The microscope visits multiple positions during an experiment. Each position may have a different setup or strain. We denote this strain as a group. For every position, we take an image for every time point.
We divide all images into tiles, one per trap. Baby determines masks, mother-bud pairs, and tracking for each tile. We obtain data on individual cells first for each tile and then for each position for all time points: cells and signal provide this information for a position; grouper concatenates over all positions.
All global parameters, such as possible fluorescence channels and pixel sizes, are stored in global_parameters.
Runs the tiler, baby, and extraction steps of the pipeline, and then postprocessing. The run function loops through positions, calling run_one_position, which loops through time points. For each time point, each step of the pipeline has a _run_tp function, which StepABC renames to run_tp, to process one time point for a position. Extractor does not have an independent writer, but writes to the h5 file in _run_tp.
Tiles image into smaller regions of interest or tiles, one per trap, for faster processing. We ignore tiles without cells.
Interfaces with Baby through the BabyRunner class, which returns a dict of Baby’s results.
Extracts areas and volumes and the fluorescence data from the images for the cells in one position, via the image tiles, using the cell masks found by Baby.
We save the cell properties we wish to extract as a nested dictionary, such as {‘general’: {‘None’: [‘area’, ‘volume’, ‘eccentricity’]}}. extract_tp extracts data for one time point.
Defines the standard functions, such as area and median, that we apply to pixels from individual cells.
Determines properties of a tile’s background.
Collapses multiple z-sections to a 2D image.
Defines the standard fluorescence signals and metrics, like median, we extract in exparams_from_meta.
Defines more complex functions to apply to cells, such as nuc_est_conv, which estimates nuclear localisation of a fluorescent protein.
Interfaces with h5 files.
Accesses information on cells and masks in tiles from an h5 file.
Gets extracted properties, such as median fluorescence, for all cells and all time points from an h5 file - data for one position.
Signal applies picking and merging of cells using the choices made by picker and merger. get_raw gets the data from the h5 file without any picking and merging.

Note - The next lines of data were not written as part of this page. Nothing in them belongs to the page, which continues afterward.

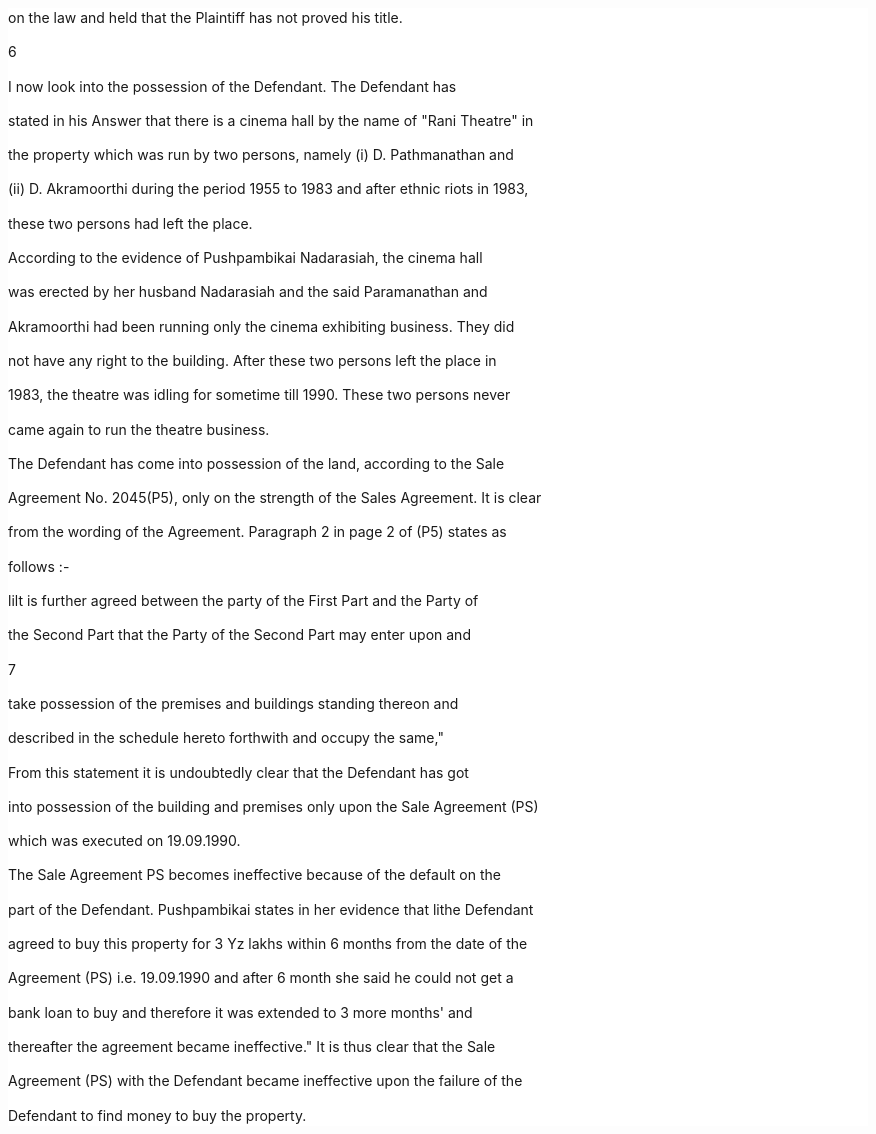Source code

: on the law and held that the Plaintiff has not proved his title.

6

I now look into the possession of the Defendant. The Defendant has

stated in his Answer that there is a cinema hall by the name of "Rani Theatre" in

the property which was run by two persons, namely (i) D. Pathmanathan and

(ii) D. Akramoorthi during the period 1955 to 1983 and after ethnic riots in 1983,

these two persons had left the place.

According to the evidence of Pushpambikai Nadarasiah, the cinema hall

was erected by her husband Nadarasiah and the said Paramanathan and

Akramoorthi had been running only the cinema exhibiting business. They did

not have any right to the building. After these two persons left the place in

1983, the theatre was idling for sometime till 1990. These two persons never

came again to run the theatre business.

The Defendant has come into possession of the land, according to the Sale

Agreement No. 2045(P5), only on the strength of the Sales Agreement. It is clear

from the wording of the Agreement. Paragraph 2 in page 2 of (P5) states as

follows :-

lilt is further agreed between the party of the First Part and the Party of

the Second Part that the Party of the Second Part may enter upon and

7

take possession of the premises and buildings standing thereon and

described in the schedule hereto forthwith and occupy the same,"

From this statement it is undoubtedly clear that the Defendant has got

into possession of the building and premises only upon the Sale Agreement (PS)

which was executed on 19.09.1990.

The Sale Agreement PS becomes ineffective because of the default on the

part of the Defendant. Pushpambikai states in her evidence that lithe Defendant

agreed to buy this property for 3 Yz lakhs within 6 months from the date of the

Agreement (PS) i.e. 19.09.1990 and after 6 month she said he could not get a

bank loan to buy and therefore it was extended to 3 more months' and

thereafter the agreement became ineffective." It is thus clear that the Sale

Agreement (PS) with the Defendant became ineffective upon the failure of the

Defendant to find money to buy the property.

For one position, the run function performs picking, of appropriate cells, and merging, of tracklets, via run_prepost and then runs processes, such as the buddings and bud_metric functions, on signals, such as volume, to get new signals, such as buddings and bud_volume.
run_process writes the results to an h5 file.

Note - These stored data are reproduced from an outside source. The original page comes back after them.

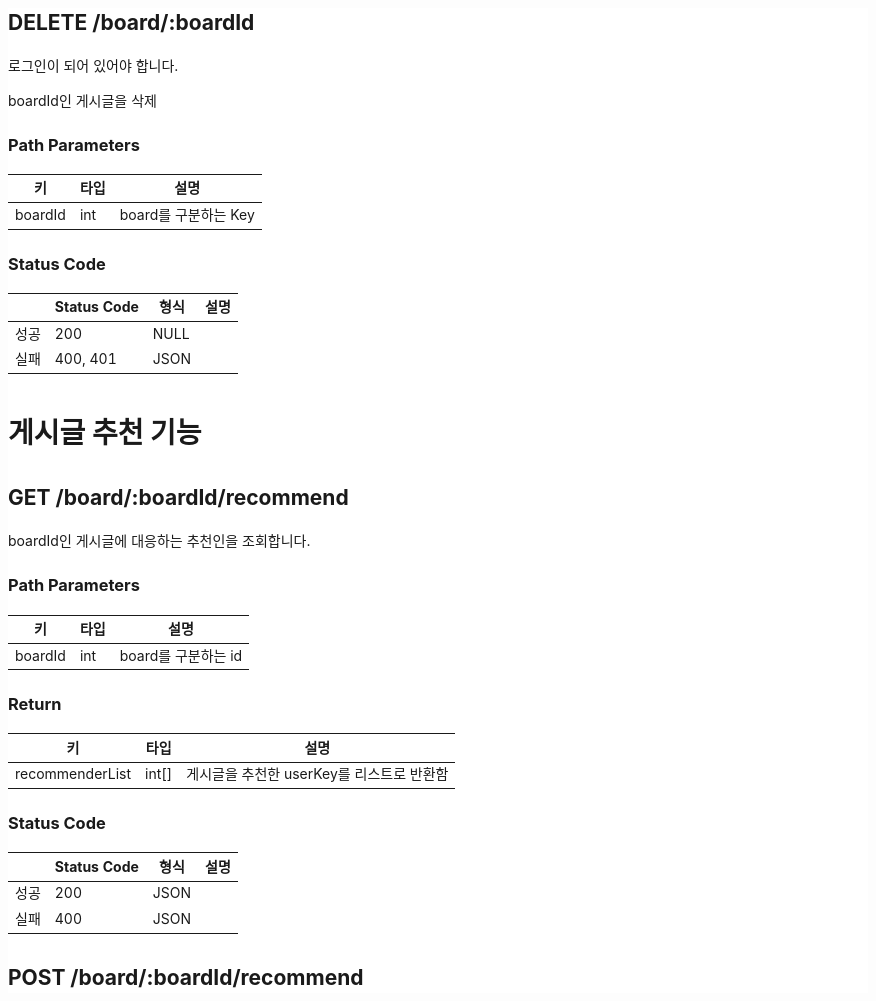 ## DELETE /board/:boardId

로그인이 되어 있어야 합니다.

boardId인 게시글을 삭제

### Path Parameters

| 키 | 타입 | 설명 |
| --- | --- | --- |
| boardId | int | board를 구분하는 Key |

### Status Code

|  | Status Code | 형식 | 설명 |
| --- | --- | --- | --- |
| 성공 | 200 | NULL |  |
| 실패 | 400, 401 | JSON |  |

# 게시글 추천 기능

## GET /board/:boardId/recommend

boardId인 게시글에 대응하는 추천인을 조회합니다.

### Path Parameters

| 키 | 타입 | 설명 |
| --- | --- | --- |
| boardId | int | board를 구분하는 id |

### Return

| 키 | 타입 | 설명 |
| --- | --- | --- |
| recommenderList | int[] | 게시글을 추천한 userKey를 리스트로 반환함 |

### Status Code

|  | Status Code | 형식 | 설명 |
| --- | --- | --- | --- |
| 성공 | 200 | JSON |  |
| 실패 | 400 | JSON |  |

## POST /board/:boardId/recommend
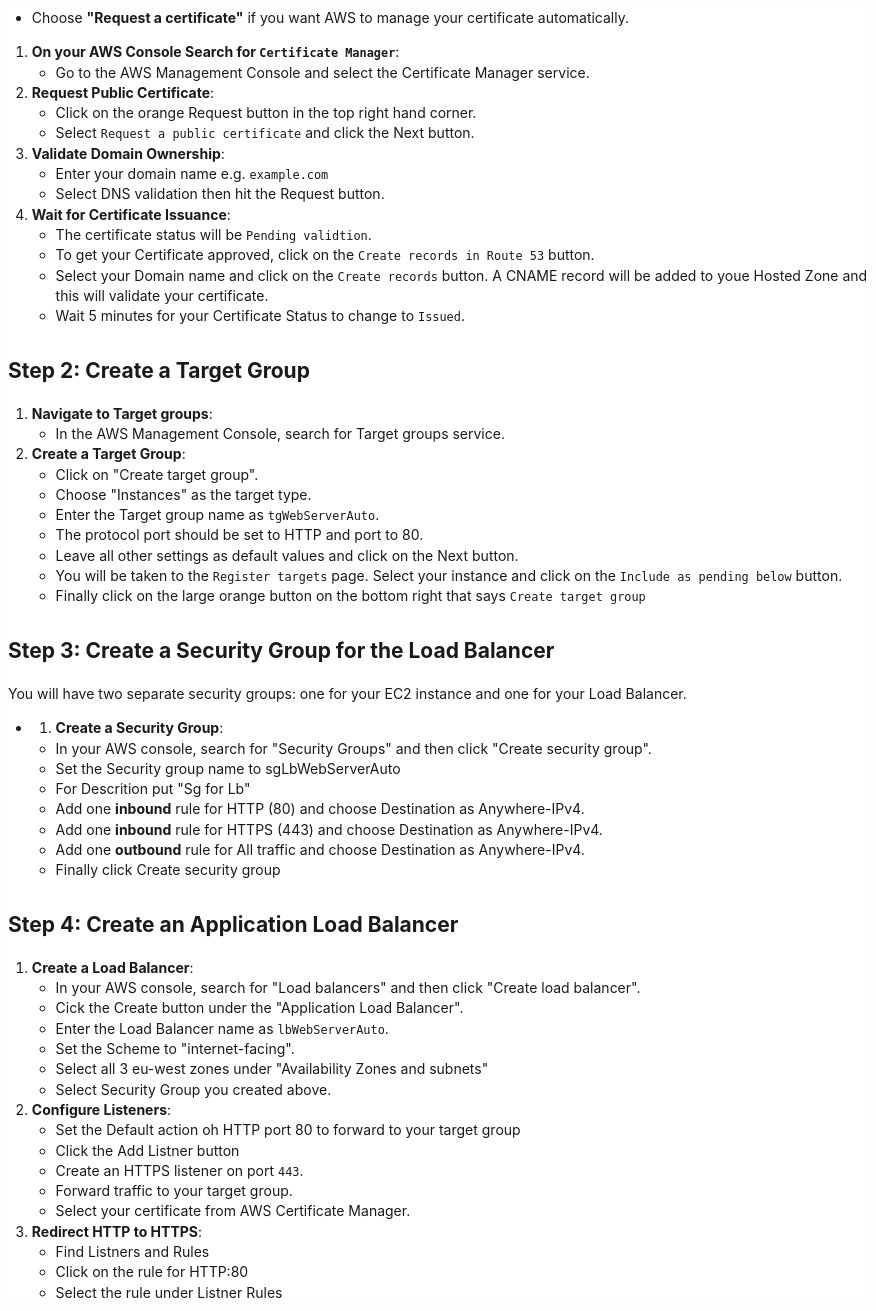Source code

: - Choose **"Request a certificate"** if you want AWS to manage your certificate automatically.

1. **On your AWS Console Search for `Certificate Manager`**:
    - Go to the AWS Management Console and select the Certificate Manager service.
2. **Request Public Certificate**:
    - Click on the orange Request button in the top right hand corner.
    - Select `Request a public certificate` and click the Next button. 
3. **Validate Domain Ownership**:
    - Enter your domain name e.g. `example.com`
    - Select DNS validation then hit the Request button. 
4. **Wait for Certificate Issuance**:
    - The certificate status will be `Pending validtion`.
    - To get your Certificate approved, click on the `Create records in Route 53` button.
    - Select your Domain name and click on the `Create records` button. A CNAME record will be added to youe Hosted Zone and this will validate your certificate. 
    - Wait 5 minutes for your Certificate Status to change to `Issued`.

## Step 2: Create a Target Group

1. **Navigate to Target groups**:
    - In the AWS Management Console, search for Target groups service.
2. **Create a Target Group**:
    - Click on "Create target group".
    - Choose "Instances" as the target type.
    - Enter the Target group name as `tgWebServerAuto`.
    - The protocol port should be set to HTTP and port to 80.
    - Leave all other settings as default values and click on the Next button.
    - You will be taken to the `Register targets` page. Select your instance and click on the `Include as pending below` button.
    - Finally click on the large orange button on the bottom right that says `Create target group`

## Step 3: Create a Security Group for the Load Balancer

You will have two separate security groups: one for your EC2 instance and one for your Load Balancer.

- 1. **Create a Security Group**:
    - In your AWS console, search for "Security Groups" and then click "Create security group".
    - Set the Security group name to sgLbWebServerAuto
    - For Descrition put "Sg for Lb"
    - Add one **inbound** rule for HTTP (80) and choose Destination as Anywhere-IPv4.
    - Add one **inbound** rule for HTTPS (443) and choose Destination as Anywhere-IPv4.
    - Add one **outbound** rule for All traffic and choose Destination as Anywhere-IPv4.
    - Finally click Create security group

## Step 4: Create an Application Load Balancer

1. **Create a Load Balancer**:
    - In your AWS console, search for "Load balancers" and then click "Create load balancer".
    - Cick the Create button under the "Application Load Balancer".
    - Enter the Load Balancer name as `lbWebServerAuto`.
    - Set the Scheme to "internet-facing".
    - Select all 3 eu-west zones under "Availability Zones and subnets"
    - Select Security Group you created above.
2. **Configure Listeners**:
    - Set the Default action oh HTTP port 80 to forward to your target group
    - Click the Add Listner button
    - Create an HTTPS listener on port `443`.
    - Forward traffic to your target group.
    - Select your certificate from AWS Certificate Manager.
3. **Redirect HTTP to HTTPS**:
    - Find Listners and Rules
    - Click on the rule for HTTP:80
    - Select the rule under Listner Rules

The class PostProcessorParameters lists the standard processes we perform, such as running buddings and bud_metric on area.
Selects cells from a Signal for which there is lineage information and by how long they remain in the experiment, writing the choices to the h5 file.
Combines tracks that should be a single track of the same cell, writing the choices to the h5 file.
Core code needed when picker uses Baby’s lineage information to select mother-bud pairs in a Signal.
concat_signal: Concatenates signals from different h5 files - we have one per position - to generate dataframes for the entire experiment. uses either concat_signal_ind for independent signals or concat_standard.
Gets information on the data available in an OMERO data base.
Contains functions to interact with OMERO and extract information on an Image corresponding to an OMERO image ID or a Dataset corresponding to an OMERO experiment ID.
We use tile and trap interchangeably, but tile is preferred. We use bud and daughter interchangeably, but bud is preferred. We use record and kymograph interchangeably, but record is preferred.